By Order of the Board
SAMSONITE INTERNATIONAL S.A.
Timothy Charles Parker
Chairman

Hong Kong, February 3, 2016

Notes:

  1. The resolution at the Extraordinary General Meeting will be taken by poll pursuant to the Rules Governing the Listing of Securities on The Stock Exchange of Hong Kong Limited (the “Listing Rules”) and the results of the poll will be published on the websites of Hong Kong Exchanges and Clearing Limited and the Company in accordance with the Listing Rules.

  2. Any shareholder of the Company entitled to attend and vote at the above meeting is entitled to appoint a proxy to attend and vote instead of him. A proxy need not be a shareholder of the Company. If more than one proxy is so appointed, the appointment shall specify the number of Shares in respect of which each such proxy is so appointed.

  3. Any shareholder of the Company whose ownership is either recorded through the Central Clearing and Settlement System (“CCASS”) or maintained with a licensed securities dealer (i.e. not directly recorded in his own name in the register of members of the Company) shall only be entitled to vote by providing its instructions to vote to HKSCC Nominees Limited either directly as a CCASS Participant or through its licensed securities dealer and the relevant financial intermediaries. In order to attend and vote at the meeting, any such shareholder shall be appointed by HKSCC Nominees Limited as its proxy to attend and vote instead of him.

  4. In order to be valid, the form of proxy must be deposited at the Company’s branch share registrar in Hong Kong, Computershare Hong Kong Investor Services Limited, at 17M Floor, Hopewell Centre, 183 Queen’s Road East, Wanchai, Hong Kong or to the Company’s registered office at 13–15 Avenue de la Liberté, L-1931 Luxembourg not less than 48 hours before the time appointed for the holding of the meeting or any adjournment thereof. Delivery of the form of proxy shall not preclude a shareholder of the Company from attending and voting in person at the meeting and, in such event, the instrument appointing a proxy shall be deemed to be revoked.

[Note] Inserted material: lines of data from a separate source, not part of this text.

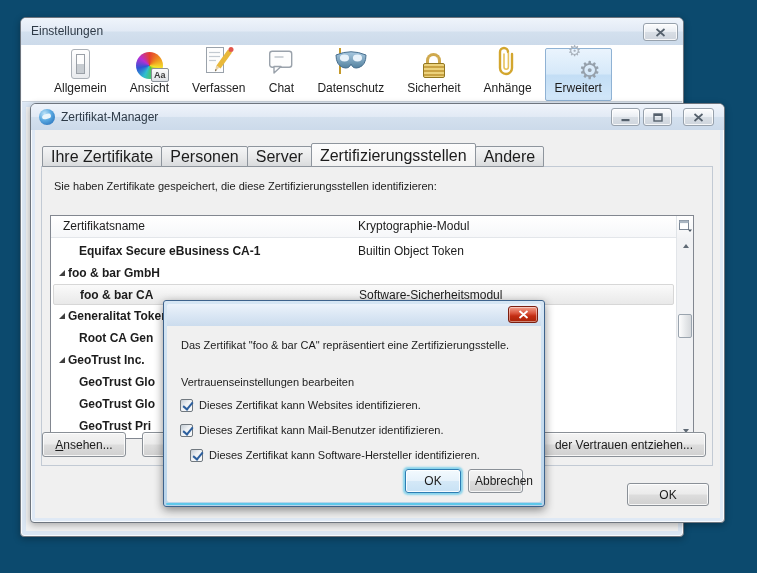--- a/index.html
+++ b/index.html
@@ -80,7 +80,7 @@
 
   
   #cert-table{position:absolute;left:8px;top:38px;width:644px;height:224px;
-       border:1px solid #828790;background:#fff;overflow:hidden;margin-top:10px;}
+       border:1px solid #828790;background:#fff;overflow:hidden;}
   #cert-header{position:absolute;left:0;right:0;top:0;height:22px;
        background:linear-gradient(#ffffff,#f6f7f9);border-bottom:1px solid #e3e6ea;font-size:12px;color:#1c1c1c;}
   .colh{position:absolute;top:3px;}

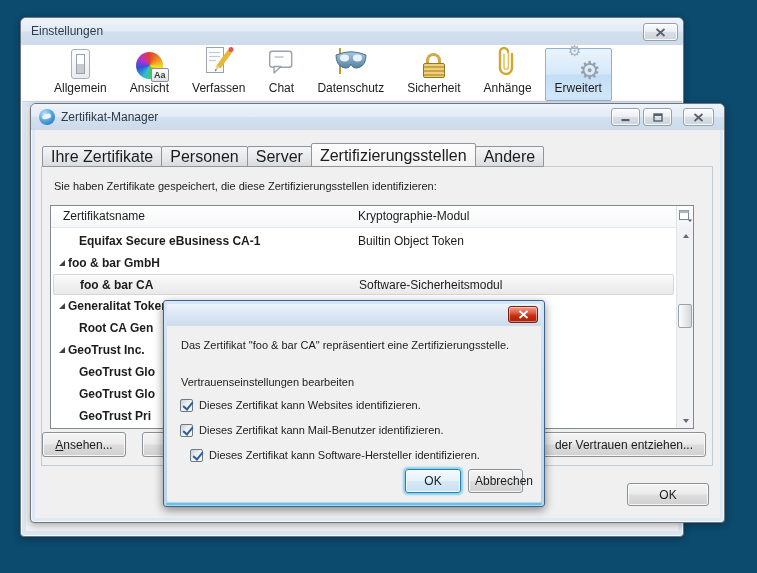--- a/index.html
+++ b/index.html
@@ -90,7 +90,7 @@
        display:flex;align-items:center;justify-content:center;background:linear-gradient(#ffffff,#f2f3f5);}
   #rows{position:absolute;left:0;right:17px;top:24px;bottom:0;}
   .row{position:relative;height:22px;line-height:22px;font-size:12px;color:#1c1c1c;white-space:nowrap;}
-  .row .name{position:absolute;font-weight:bold;}
+  .row .name{position:absolute;}
   .row.child .name{left:28px;}
   .row.group .name{left:17px;}
   .row .module{position:absolute;left:307px;}

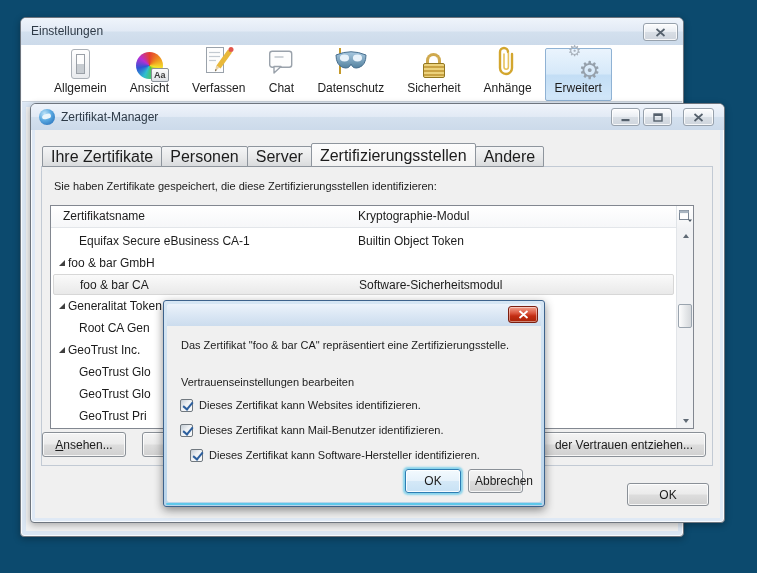--- a/index.html
+++ b/index.html
@@ -376,6 +376,7 @@
 
   <div id="trust-dialog">
     <div id="dlg-titlebar">
+      <span class="t-text">CA-Zertifikat-Vertrauenseinstellungen bearbeiten</span>
       <div id="dlg-close">
         <span><svg width="11" height="9">
               <path d="M1.5 1 L9.5 8 M9.5 1 L1.5 8" stroke="#fff" stroke-width="1.8" fill="none"></path>

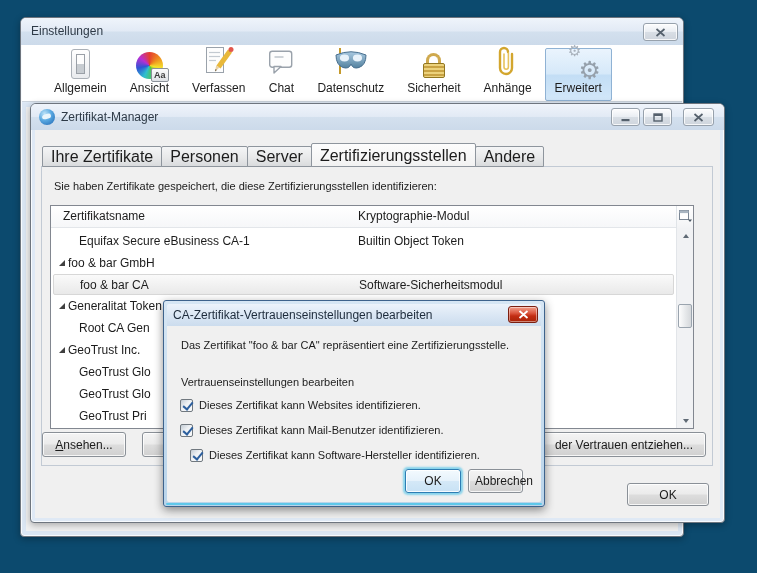--- a/index.html
+++ b/index.html
@@ -387,7 +387,7 @@
       <div id="dlg-intro">Das Zertifikat "foo &amp; bar CA" repräsentiert eine Zertifizierungsstelle.</div>
       <div id="dlg-section">Vertrauenseinstellungen bearbeiten</div>
 
-      <div class="cb-row checked" style="top:71px;">
+      <div class="cb-row checked" style="top:71px;gap:48px;">
         <span class="cb-box"></span>
         <span class="cb-label">Dieses Zertifikat kann Websites identifizieren.</span>
       </div>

  5. For determining the entitlement to attend and vote at the above meeting, the register of members of the Company will be closed from Tuesday, March 1, 2016 to Thursday, March 3, 2016, both dates inclusive, during which period no transfer of Shares will be registered. In order to be eligible to attend and vote at the Extraordinary General Meeting, all transfer documents accompanied by the relevant share certificates must be lodged with the Company’s registered office at 13–15 Avenue de la Liberté, L-1931 Luxembourg or with the Company’s branch share registrar in Hong Kong, Computershare Hong Kong Investor Services Limited, at Shops 1712–1717 17th Floor, Hopewell Centre, 183 Queen’s Road East, Wanchai, Hong Kong for registration not later than 4:30 p.m. on Monday, February 29, 2016.

As of the date of this announcement, the Executive Directors are Ramesh Dungarmal Tainwala, Kyle Francis Gendreau and Tom Korbas, the Non-Executive Director is Timothy Charles Parker and the Independent Non-Executive Directors are Paul Kenneth Etchells, Keith Hamill, Miguel Kai Kwun Ko, Bruce Hardy McLain (Hardy) and Ying Yeh.